Un economista ortodoxo diría que el Gómez este mezclaba comadrejas con bicicletas, pero, para un argentino de pie en la tierra, los precios son siempre un meteorito a contramano y con tendencia a irse para arriba.
La confirmación de que no estaba totalmente errado la tuvo cuando recambiaba la yerba. La explosión meteórica se había producido en la vertical sobre Armstrong, decía la radio.
–No, sí... ahí estaba la madre del borrego –murmuró, resumiendo sus sospechas o certezas a cerca de la localidad mencionada. Para Gómez no podía haber sucedido en otro lado. Dijera lo que dijese la Wikipedia sobre un Armstrong ferrocarrilero, para él era una ciudad dedicada a Neil Armstrong, el primer tipo que pisó la Luna en la Misión Apolo.
Armstrong, Apolo, meteorito, se caía de maduro: el cascote venía de la Luna, venganza tardía, tal vez arrancado por los jaguares que contaba su abuela mocoví.
No era como para quedarse tranquilo, pero, al menos sabía por qué podía estirar la pata.
Y en eso se produjo lo definitivo, lo que cambió el palo.
Una solitaria vaca colorada llegó del campo, como desganada, y se detuvo en el potrero de enfrente mirando al cielo. Rumiaba el silbido del viento como el que masca chicle.
Al mismo tiempo, por el medio de la calle, del otro lado llegaba un flaco pelado a cero, con anteojitos negros y redondos, propiamente de un John Lennon de luto.

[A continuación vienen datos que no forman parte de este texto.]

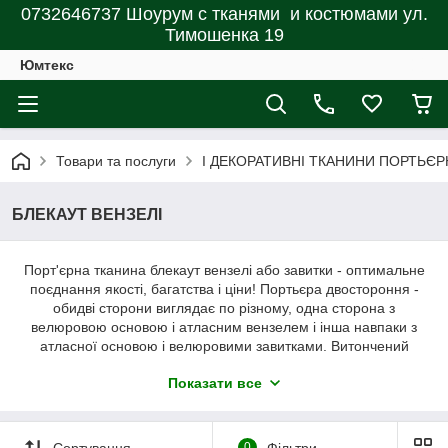
0732646737 Шоурум с тканями и костюмами ул.
Тимошенка 19
Юмтекс
Товари та послуги
І ДЕКОРАТИВНІ ТКАНИНИ ПОРТЬЄР
БЛЕКАУТ ВЕНЗЕЛІ
Порт'єрна тканина блекаут вензелі або завитки - оптимальне
поєднання якості, багатства і ціни! Портьєра двостороння -
обидві сторони виглядає по різному, одна сторона з
велюровою основою і атласним вензелем і інша навпаки з
атласної основою і велюровими завитками. Витончений
повторюваний візерунок збагатить інтер'єр вашого будинку і
Показати все
допоможе зробити його затишнішим.
Тканина блекаут виготовлена з матеріалу, в середину якого
вшита чорна нитка, основною функцією якої є висока ступінь
Сортування
0
Фільтри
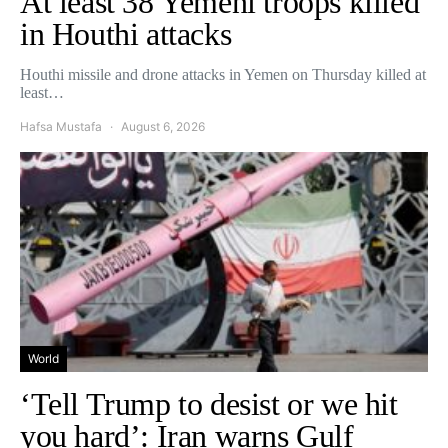
At least 38 Yemeni troops killed
in Houthi attacks
Houthi missile and drone attacks in Yemen on Thursday killed at
least…
Hafsa Mustafa
August 6, 2026
World
‘Tell Trump to desist or we hit
you hard’: Iran warns Gulf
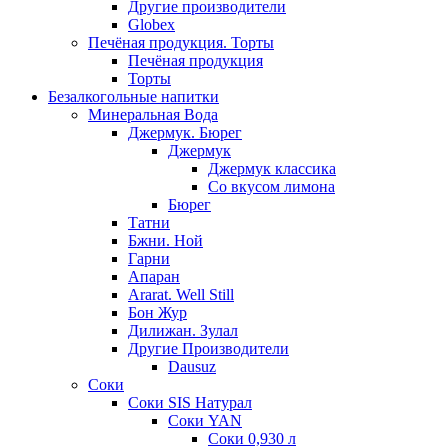
Другие производители
Globex
Печёная продукция. Торты
Печёная продукция
Торты
Безалкогольные напитки
Минеральная Вода
Джермук. Бюрег
Джермук
Джермук классика
Со вкусом лимона
Бюрег
Татни
Бжни. Ной
Гарни
Апаран
Ararat. Well Still
Бон Жур
Дилижан. Зулал
Другие Производители
Dausuz
Соки
Соки SIS Натурал
Соки YAN
Соки 0,930 л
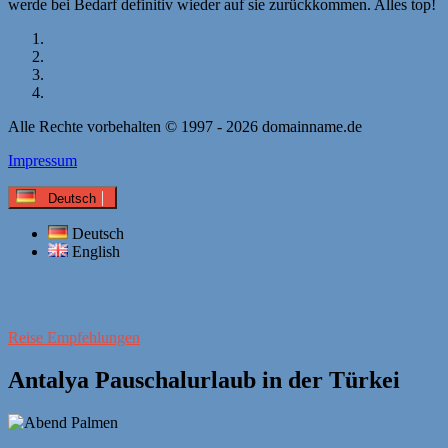
werde bei Bedarf definitiv wieder auf sie zurückkommen. Alles top!
Alle Rechte vorbehalten © 1997 - 2026 domainname.de
Impressum
Deutsch
Deutsch
English
Reise Empfehlungen
Antalya Pauschalurlaub in der Türkei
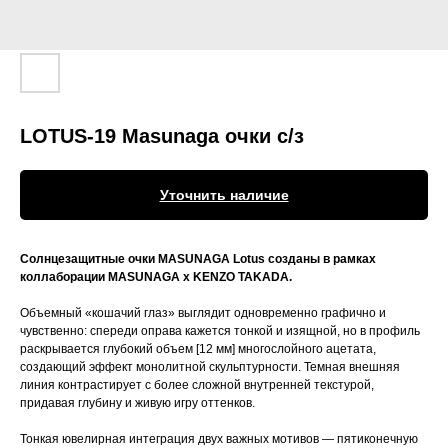
LOTUS-19 Masunaga очки с/з
Уточнить наличие
Солнцезащитные очки MASUNAGA Lotus созданы в рамках
коллаборации MASUNAGA x KENZO TAKADA.
Объемный «кошачий глаз» выглядит одновременно графично и
чувственно: спереди оправа кажется тонкой и изящной, но в профиль
раскрывается глубокий объем [12 мм] многослойного ацетата,
создающий эффект монолитной скульптурности. Темная внешняя
линия контрастирует с более сложной внутренней текстурой,
придавая глубину и живую игру оттенков.
Тонкая ювелирная интеграция двух важных мотивов — пятиконечную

El Gómez lo reconoció y un calor, una emoción de descubrimiento fue ganándole el pecho. ¿Sería una ilusión, un espejismo de la resolana de la siesta adelantada? ¿Lo habría traído el meteorito? ¿Qué más daba, si la civilización la amaba?

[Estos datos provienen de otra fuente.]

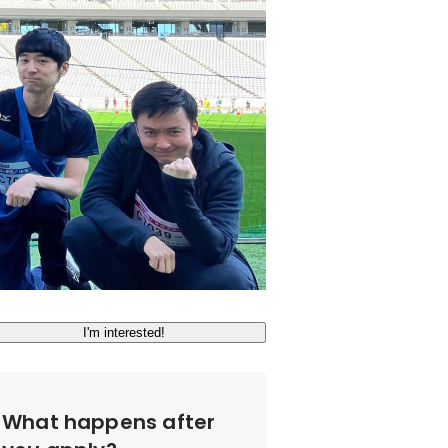
I'm interested!
What happens after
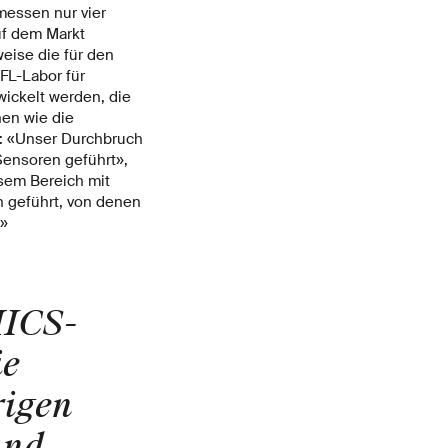
messen nur vier
uf dem Markt
weise die für den
FL-Labor für
ickelt werden, die
nen wie die
: «Unser Durchbruch
Sensoren geführt»,
esem Bereich mit
n geführt, von denen
.»
MICS-
ie
rigen
und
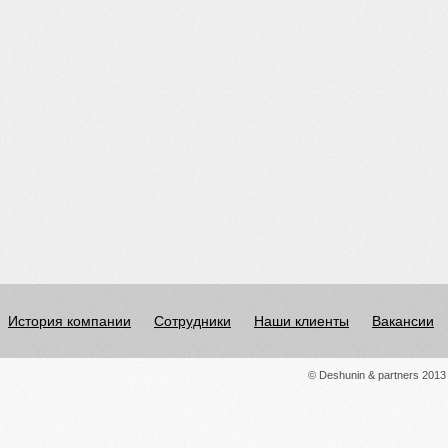
История компании
Сотрудники
Наши клиенты
Вакансии
© Deshunin & partners 2013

La vaca solitaria miró al flaco. El flaco pelado de anteojitos miró a la vaca, y paso a paso se fueron acercando.
Entonces el Gómez, que tenía un nudo en la garganta, agarró el banquito, la pava, la yerba y el mate y se metió a la casa decidido a hacerse un par de churrascos, que ya era hora y las cosas estaban ocupando su lugar.
Como testigo estaba solo el canario en su jaula bajo la higuera, pero no es cuestión de testigos, el Gómez, medio gringo y medio mocoví, iba cantando:
“Miraba el cielo justo a tiempo
¡Hum hum, hum hum hum!
salvada del motor eterno, ¡justo a tiempo!
Aquella solitaaaaa (falsete) ria vaca cubana”.